-- start Dataset extract --

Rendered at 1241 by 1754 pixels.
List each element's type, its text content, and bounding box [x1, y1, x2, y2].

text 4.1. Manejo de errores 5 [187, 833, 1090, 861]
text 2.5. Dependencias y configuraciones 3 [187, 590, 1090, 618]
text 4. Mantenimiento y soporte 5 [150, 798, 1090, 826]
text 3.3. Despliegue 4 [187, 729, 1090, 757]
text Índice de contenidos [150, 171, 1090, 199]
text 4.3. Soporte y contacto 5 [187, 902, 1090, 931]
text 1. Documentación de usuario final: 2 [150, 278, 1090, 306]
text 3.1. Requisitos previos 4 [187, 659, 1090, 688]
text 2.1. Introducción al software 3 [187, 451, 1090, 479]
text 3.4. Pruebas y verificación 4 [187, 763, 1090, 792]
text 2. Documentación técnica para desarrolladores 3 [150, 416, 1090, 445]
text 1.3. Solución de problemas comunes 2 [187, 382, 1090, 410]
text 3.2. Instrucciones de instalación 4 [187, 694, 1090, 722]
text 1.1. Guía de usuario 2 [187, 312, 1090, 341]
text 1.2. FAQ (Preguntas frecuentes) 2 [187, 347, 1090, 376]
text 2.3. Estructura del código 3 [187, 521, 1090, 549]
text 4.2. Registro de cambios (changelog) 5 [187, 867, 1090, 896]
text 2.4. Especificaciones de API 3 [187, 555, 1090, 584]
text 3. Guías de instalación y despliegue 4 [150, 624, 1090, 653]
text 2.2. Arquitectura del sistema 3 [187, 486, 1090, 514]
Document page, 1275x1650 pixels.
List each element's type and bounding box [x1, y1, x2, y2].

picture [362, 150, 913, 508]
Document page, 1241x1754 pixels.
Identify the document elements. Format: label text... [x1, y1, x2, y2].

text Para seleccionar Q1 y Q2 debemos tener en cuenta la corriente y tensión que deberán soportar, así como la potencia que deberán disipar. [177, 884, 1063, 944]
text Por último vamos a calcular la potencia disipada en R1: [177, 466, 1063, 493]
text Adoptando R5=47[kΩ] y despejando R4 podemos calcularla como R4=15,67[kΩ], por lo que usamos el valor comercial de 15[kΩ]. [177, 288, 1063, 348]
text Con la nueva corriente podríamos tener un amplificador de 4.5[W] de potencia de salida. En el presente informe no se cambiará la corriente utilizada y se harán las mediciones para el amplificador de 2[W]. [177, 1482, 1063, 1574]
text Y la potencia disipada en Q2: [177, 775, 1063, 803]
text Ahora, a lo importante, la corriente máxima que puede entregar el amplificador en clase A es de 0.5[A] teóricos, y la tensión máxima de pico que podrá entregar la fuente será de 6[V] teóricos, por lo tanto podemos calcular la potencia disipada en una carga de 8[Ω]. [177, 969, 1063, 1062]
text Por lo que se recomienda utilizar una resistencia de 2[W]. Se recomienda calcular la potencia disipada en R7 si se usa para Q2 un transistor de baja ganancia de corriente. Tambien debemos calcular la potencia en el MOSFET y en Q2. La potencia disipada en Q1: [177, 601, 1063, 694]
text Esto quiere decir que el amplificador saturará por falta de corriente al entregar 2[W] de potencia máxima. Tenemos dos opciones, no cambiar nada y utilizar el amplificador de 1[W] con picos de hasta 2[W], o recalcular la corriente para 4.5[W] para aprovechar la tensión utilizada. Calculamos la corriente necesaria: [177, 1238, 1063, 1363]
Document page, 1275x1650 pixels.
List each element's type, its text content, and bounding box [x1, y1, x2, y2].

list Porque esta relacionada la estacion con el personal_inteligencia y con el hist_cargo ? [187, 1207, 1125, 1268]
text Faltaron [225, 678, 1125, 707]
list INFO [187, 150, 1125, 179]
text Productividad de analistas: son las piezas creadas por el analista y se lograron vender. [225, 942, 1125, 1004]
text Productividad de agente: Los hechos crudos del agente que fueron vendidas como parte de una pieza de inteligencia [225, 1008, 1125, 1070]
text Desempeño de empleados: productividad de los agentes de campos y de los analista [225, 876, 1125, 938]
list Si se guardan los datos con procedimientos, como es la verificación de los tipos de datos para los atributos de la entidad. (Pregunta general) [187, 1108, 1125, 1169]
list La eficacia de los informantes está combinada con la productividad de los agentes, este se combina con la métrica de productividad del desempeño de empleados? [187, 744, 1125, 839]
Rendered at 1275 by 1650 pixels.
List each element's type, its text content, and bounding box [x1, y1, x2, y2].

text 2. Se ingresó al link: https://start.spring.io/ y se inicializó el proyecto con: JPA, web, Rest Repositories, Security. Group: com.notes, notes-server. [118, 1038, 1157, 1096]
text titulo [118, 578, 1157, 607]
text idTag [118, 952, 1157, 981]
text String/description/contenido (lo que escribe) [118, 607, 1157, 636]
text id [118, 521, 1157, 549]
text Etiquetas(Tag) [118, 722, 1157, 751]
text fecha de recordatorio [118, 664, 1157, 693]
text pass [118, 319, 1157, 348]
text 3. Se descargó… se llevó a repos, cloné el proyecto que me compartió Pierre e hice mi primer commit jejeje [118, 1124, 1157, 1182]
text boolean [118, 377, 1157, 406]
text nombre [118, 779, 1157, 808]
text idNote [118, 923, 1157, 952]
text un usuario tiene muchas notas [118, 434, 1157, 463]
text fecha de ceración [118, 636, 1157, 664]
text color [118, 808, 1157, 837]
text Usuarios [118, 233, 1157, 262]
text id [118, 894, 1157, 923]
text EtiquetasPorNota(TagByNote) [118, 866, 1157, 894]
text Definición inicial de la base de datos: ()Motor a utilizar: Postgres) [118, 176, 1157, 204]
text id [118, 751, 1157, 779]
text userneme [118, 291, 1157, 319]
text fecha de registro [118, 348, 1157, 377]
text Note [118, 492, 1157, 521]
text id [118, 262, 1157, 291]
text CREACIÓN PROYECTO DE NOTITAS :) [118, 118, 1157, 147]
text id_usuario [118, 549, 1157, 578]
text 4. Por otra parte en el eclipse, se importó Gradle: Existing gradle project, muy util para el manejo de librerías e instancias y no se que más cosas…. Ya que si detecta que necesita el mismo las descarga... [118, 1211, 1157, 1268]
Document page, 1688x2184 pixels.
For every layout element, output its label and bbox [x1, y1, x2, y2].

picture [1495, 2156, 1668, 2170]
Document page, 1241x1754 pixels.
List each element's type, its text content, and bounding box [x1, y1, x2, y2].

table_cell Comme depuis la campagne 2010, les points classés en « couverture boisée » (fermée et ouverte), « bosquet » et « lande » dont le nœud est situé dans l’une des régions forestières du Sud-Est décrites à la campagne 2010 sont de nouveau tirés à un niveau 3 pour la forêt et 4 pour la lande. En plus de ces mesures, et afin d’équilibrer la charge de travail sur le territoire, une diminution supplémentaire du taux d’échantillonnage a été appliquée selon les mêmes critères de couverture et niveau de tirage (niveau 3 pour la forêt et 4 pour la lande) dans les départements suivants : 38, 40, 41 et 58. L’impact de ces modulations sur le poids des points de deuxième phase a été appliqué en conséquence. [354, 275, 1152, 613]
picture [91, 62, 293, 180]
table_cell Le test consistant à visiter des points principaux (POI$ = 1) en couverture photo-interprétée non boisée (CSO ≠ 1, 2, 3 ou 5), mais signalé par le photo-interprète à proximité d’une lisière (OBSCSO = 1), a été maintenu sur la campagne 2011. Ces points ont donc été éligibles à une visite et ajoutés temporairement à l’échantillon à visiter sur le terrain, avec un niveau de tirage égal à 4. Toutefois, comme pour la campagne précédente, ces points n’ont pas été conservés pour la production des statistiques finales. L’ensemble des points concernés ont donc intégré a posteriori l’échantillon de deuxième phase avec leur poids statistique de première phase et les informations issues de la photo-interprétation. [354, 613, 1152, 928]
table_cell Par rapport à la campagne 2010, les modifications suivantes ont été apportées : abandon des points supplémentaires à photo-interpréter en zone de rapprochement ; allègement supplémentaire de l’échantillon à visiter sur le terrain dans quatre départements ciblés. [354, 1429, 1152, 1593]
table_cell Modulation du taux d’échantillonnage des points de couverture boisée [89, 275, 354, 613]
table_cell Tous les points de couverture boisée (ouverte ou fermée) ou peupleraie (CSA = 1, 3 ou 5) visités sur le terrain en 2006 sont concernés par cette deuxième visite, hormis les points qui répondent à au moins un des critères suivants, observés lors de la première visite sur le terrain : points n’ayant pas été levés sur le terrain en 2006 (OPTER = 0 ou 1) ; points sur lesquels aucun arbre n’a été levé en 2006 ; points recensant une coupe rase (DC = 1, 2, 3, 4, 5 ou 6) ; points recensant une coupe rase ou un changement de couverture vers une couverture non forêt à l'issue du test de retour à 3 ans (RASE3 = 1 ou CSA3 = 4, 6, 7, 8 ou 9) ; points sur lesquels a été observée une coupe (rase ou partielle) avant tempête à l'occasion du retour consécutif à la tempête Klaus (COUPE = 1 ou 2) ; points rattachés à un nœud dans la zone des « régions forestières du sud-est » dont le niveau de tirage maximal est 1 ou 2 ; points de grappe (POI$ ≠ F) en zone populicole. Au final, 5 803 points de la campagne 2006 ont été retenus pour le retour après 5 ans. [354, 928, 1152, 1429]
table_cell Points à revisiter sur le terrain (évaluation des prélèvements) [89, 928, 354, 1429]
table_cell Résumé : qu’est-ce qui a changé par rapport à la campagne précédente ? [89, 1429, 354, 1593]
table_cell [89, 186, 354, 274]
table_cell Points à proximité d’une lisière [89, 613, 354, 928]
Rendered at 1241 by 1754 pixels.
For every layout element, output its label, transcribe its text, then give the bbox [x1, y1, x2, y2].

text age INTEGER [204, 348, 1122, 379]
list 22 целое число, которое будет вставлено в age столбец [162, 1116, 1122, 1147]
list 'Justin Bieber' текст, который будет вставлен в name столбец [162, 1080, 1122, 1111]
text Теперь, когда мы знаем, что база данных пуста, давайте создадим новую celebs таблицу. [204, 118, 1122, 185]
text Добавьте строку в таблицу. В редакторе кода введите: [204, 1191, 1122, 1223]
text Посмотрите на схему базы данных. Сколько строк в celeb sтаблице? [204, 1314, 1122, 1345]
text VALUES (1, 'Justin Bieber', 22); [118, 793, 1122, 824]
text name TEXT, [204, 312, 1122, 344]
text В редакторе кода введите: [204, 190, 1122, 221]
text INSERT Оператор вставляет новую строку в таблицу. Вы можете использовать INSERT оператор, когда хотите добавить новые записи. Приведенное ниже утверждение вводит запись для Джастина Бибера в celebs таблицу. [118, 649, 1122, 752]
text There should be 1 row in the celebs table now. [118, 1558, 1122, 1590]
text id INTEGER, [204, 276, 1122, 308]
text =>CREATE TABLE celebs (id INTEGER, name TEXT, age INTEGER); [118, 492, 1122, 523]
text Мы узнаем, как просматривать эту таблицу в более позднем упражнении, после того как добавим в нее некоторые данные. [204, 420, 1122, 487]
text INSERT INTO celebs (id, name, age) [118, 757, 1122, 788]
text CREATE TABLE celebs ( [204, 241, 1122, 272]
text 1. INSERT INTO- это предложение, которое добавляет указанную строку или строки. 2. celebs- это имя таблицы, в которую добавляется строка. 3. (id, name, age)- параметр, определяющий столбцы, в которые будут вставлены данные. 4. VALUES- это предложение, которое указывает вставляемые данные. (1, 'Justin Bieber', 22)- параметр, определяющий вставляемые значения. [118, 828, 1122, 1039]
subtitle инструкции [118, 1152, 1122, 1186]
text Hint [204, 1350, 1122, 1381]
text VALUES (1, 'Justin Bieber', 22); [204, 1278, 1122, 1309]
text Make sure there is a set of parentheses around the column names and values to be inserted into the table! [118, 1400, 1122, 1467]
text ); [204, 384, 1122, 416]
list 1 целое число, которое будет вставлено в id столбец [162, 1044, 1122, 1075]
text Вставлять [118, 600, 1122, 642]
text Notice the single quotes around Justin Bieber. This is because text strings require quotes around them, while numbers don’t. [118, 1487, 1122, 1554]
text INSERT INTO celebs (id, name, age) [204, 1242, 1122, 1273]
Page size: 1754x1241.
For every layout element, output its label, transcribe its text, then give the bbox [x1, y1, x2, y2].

-- end Dataset extract --

▶ [Objective] In the listing, lay out the stretch from the line containing "text age INTEGER [204, 348, 1122, 379]" through the line containing "text VALUES (1, 'Justin Bieber', 22); [204, 1278, 1122, 1309]", both included, as a Markdown table with the columns Row and Line. Omit any blank lines.

▶ [Result]
| Row | Line |
|---|---|
| 1 | text age INTEGER [204, 348, 1122, 379] |
| 2 | list 22 целое число, которое будет вставлено в age столбец [162, 1116, 1122, 1147] |
| 3 | list 'Justin Bieber' текст, который будет вставлен в name столбец [162, 1080, 1122, 1111] |
| 4 | text Теперь, когда мы знаем, что база данных пуста, давайте создадим новую celebs таблицу. [204, 118, 1122, 185] |
| 5 | text Добавьте строку в таблицу. В редакторе кода введите: [204, 1191, 1122, 1223] |
| 6 | text Посмотрите на схему базы данных. Сколько строк в celeb sтаблице? [204, 1314, 1122, 1345] |
| 7 | text VALUES (1, 'Justin Bieber', 22); [118, 793, 1122, 824] |
| 8 | text name TEXT, [204, 312, 1122, 344] |
| 9 | text В редакторе кода введите: [204, 190, 1122, 221] |
| 10 | text INSERT Оператор вставляет новую строку в таблицу. Вы можете использовать INSERT оператор, когда хотите добавить новые записи. Приведенное ниже утверждение вводит запись для Джастина Бибера в celebs таблицу. [118, 649, 1122, 752] |
| 11 | text There should be 1 row in the celebs table now. [118, 1558, 1122, 1590] |
| 12 | text id INTEGER, [204, 276, 1122, 308] |
| 13 | text =>CREATE TABLE celebs (id INTEGER, name TEXT, age INTEGER); [118, 492, 1122, 523] |
| 14 | text Мы узнаем, как просматривать эту таблицу в более позднем упражнении, после того как добавим в нее некоторые данные. [204, 420, 1122, 487] |
| 15 | text INSERT INTO celebs (id, name, age) [118, 757, 1122, 788] |
| 16 | text CREATE TABLE celebs ( [204, 241, 1122, 272] |
| 17 | text 1. INSERT INTO- это предложение, которое добавляет указанную строку или строки. 2. celebs- это имя таблицы, в которую добавляется строка. 3. (id, name, age)- параметр, определяющий столбцы, в которые будут вставлены данные. 4. VALUES- это предложение, которое указывает вставляемые данные. (1, 'Justin Bieber', 22)- параметр, определяющий вставляемые значения. [118, 828, 1122, 1039] |
| 18 | subtitle инструкции [118, 1152, 1122, 1186] |
| 19 | text Hint [204, 1350, 1122, 1381] |
| 20 | text VALUES (1, 'Justin Bieber', 22); [204, 1278, 1122, 1309] |